• _What needs to be done_
Write the next part of the article on the Israeli-Palestinian conflict, starting right after its final sentence.

• _Extracted text_
:::

The Israeli-Palestinian conflict has become deeply ingrained in daily life. Work must begin now to heal deep-seated divisions, which are not likely to be resolved in a burst of diplomacy.

Published on May 5, 2021

It is time to admit what most observers already know: the Israeli-Palestinian conflict that diplomats have been dealing with for half a century is over. It is not that a solution has been found. Just the opposite: all the injustices and insecurities that afflict inhabitants of the region between the Jordan River and the Mediterranean Sea are now so deeply ingrained in daily life that no diplomatic framework can address them now. This leaves some people far better off than others, of course—and it leaves many quite satisfied. But even the smug have cause for worry—less about their own lives and livelihood and more about the world to be inhabited by their children and grandchildren. And many others are left stateless, restricted in movement, harshly policed, and pondering how to provide for their family’s needs now rather than for future generations.

Taking a Better Look at Some Bad History

It no longer makes sense to talk about a “peace process” as though it might be fruitful to gather Israeli and Palestinian leaders one more time at Camp David or Taba. Instead, it is more useful to understand that the deep social and political divisions among the people of the territory between the Mediterranean Sea and the Jordan River have metastasized into intractable troubles akin to those of other times and places: the American South as the era of Reconstruction faded and Jim Crow laws were gradually imposed; the Indian subcontinent as the British Empire emerged too weak from World War II to sustain itself, giving way to violent conflicts and some outcomes that remain contentious today; and South Africa in the first half of the twentieth century with its racialized and ethnic divisions very deeply entrenched in law and practice but not yet formally systematized as apartheid.

:::

• _Recorded information_
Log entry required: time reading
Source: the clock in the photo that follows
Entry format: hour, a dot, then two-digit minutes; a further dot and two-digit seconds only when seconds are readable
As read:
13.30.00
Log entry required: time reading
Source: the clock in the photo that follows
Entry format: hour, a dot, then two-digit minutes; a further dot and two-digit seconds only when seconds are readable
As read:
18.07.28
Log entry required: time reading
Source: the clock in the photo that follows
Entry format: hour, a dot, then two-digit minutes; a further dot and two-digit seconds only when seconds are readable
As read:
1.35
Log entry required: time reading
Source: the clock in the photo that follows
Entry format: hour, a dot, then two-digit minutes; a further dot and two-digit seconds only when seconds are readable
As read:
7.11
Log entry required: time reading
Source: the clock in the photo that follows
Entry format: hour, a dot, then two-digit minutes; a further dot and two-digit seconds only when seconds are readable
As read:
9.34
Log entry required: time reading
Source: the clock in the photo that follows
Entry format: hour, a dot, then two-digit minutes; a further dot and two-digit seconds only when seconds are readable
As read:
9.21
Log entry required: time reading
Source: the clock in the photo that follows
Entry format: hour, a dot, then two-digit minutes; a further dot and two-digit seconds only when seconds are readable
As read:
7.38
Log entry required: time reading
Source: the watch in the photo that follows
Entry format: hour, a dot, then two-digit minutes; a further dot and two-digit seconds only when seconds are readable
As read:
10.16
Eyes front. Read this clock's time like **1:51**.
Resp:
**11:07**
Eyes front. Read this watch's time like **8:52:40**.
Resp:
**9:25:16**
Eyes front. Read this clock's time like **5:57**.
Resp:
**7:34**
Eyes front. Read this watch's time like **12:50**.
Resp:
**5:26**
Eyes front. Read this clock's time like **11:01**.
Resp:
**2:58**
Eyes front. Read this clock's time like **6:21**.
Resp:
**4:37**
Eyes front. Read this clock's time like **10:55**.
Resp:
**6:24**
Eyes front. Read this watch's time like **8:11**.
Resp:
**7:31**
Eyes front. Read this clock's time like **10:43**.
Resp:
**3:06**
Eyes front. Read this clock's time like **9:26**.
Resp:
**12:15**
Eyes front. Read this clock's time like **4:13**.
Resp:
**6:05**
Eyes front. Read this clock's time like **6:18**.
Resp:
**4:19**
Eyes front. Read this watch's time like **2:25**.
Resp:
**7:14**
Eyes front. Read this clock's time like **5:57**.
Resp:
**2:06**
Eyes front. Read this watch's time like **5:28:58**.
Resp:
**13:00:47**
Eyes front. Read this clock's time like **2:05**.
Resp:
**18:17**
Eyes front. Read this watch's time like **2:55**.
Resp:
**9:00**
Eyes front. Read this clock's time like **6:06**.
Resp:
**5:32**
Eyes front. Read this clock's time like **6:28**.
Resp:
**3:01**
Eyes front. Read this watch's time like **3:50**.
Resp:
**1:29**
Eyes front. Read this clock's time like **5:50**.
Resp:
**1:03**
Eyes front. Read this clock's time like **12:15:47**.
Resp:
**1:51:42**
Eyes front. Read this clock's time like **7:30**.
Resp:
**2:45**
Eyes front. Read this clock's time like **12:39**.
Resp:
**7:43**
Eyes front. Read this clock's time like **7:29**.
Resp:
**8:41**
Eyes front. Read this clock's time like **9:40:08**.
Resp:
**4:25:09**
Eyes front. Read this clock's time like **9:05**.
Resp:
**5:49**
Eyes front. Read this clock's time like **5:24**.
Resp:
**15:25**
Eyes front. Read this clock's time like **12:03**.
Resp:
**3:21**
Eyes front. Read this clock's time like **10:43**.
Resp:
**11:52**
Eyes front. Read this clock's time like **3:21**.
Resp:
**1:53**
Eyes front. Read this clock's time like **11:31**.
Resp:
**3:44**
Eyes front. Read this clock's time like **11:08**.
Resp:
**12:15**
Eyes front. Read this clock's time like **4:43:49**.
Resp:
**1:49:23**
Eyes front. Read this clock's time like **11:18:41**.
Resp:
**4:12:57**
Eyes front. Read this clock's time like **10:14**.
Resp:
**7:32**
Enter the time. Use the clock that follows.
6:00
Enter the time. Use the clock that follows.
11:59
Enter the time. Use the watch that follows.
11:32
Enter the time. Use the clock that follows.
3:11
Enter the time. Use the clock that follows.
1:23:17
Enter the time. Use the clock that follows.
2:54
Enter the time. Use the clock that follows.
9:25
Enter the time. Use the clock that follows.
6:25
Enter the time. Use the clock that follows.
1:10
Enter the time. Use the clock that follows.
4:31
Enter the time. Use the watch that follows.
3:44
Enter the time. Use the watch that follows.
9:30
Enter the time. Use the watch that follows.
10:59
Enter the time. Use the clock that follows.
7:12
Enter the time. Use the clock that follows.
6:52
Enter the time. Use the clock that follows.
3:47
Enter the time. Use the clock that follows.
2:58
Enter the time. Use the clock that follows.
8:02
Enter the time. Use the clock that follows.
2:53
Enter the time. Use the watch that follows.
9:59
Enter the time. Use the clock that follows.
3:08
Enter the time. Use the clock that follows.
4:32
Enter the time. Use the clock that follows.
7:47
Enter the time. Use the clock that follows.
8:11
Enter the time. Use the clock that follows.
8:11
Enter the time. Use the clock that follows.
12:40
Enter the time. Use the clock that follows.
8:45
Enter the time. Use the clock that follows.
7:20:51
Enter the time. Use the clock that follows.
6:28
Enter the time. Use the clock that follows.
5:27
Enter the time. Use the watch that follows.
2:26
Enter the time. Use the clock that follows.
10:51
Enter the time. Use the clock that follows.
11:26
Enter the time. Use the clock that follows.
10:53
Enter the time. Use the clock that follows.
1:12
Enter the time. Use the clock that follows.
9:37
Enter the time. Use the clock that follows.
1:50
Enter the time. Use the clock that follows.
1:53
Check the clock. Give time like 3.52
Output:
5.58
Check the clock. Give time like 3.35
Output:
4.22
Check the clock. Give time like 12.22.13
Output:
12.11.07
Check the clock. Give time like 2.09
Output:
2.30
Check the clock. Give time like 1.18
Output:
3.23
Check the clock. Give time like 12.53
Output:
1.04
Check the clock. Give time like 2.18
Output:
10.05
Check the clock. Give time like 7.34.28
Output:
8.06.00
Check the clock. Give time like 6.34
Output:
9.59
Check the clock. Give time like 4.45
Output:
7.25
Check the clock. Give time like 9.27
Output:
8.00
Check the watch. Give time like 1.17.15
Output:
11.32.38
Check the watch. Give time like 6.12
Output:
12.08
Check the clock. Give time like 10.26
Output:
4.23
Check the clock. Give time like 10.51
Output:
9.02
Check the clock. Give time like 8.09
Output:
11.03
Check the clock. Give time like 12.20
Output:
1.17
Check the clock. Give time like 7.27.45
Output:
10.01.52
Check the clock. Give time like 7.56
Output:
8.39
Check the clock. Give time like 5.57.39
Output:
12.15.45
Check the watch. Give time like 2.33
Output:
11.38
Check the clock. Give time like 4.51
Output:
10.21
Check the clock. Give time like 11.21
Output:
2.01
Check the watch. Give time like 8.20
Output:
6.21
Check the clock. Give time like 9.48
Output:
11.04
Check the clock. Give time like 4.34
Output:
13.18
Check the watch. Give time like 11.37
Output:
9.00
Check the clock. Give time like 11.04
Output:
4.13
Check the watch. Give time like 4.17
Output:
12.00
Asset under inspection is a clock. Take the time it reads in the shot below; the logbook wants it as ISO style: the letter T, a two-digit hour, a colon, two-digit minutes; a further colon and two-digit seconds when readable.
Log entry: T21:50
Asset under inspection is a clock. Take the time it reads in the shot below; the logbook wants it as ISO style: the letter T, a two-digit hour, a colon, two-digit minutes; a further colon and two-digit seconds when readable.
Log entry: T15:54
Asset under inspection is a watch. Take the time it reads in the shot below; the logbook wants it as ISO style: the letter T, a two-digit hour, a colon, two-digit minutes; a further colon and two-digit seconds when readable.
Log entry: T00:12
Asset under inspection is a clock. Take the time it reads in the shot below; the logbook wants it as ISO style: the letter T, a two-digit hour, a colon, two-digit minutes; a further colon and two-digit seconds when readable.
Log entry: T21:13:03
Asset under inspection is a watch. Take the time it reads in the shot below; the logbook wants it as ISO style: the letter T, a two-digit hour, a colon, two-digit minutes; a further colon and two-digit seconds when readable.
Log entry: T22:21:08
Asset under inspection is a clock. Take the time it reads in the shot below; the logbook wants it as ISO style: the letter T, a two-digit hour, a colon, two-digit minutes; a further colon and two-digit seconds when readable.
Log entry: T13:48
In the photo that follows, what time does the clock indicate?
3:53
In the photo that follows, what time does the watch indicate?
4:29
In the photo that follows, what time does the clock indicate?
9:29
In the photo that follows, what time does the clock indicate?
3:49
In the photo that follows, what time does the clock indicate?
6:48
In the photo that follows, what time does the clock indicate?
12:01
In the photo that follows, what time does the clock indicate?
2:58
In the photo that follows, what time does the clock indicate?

:::

• _Answer for this exercise_
Is this really the conclusion that most observers have come to? No, it is not a conclusion; instead, it is actually a starting point for most discussions—among Israelis and Palestinians, of course, who live these realities. But increasingly, scholars, analysts, and diplomats also frankly acknowledge the conflict’s transformation, at least behind closed doors. The extent of Israeli settlements in the West Bank is frequently cited as the reason for this change, and indeed, government-sponsored population movements contributed in an essential manner. But the one-state outcome has broad roots in the networks of internal and external control within the territory, the security regime, and the systems of laws and institutions that work in varying ways for different categories of inhabitants. Some of the practices are so deeply entrenched that they seem to be part of the natural landscape rather than political outcomes based on the accretion of decisions and policies, many of which are older than the people they govern.

There are understandable reasons for experts’ reticence to acknowledge that transformation openly. First, if the old diplomacy is dead, what is to be done? And second, does describing a situation as intractable mean accepting it and turning to problems that are more amenable to available diplomatic tools? Today, privileging the second objection has made it impossible to confront the first. It may be time to stop whistling past the graveyard of diplomacy.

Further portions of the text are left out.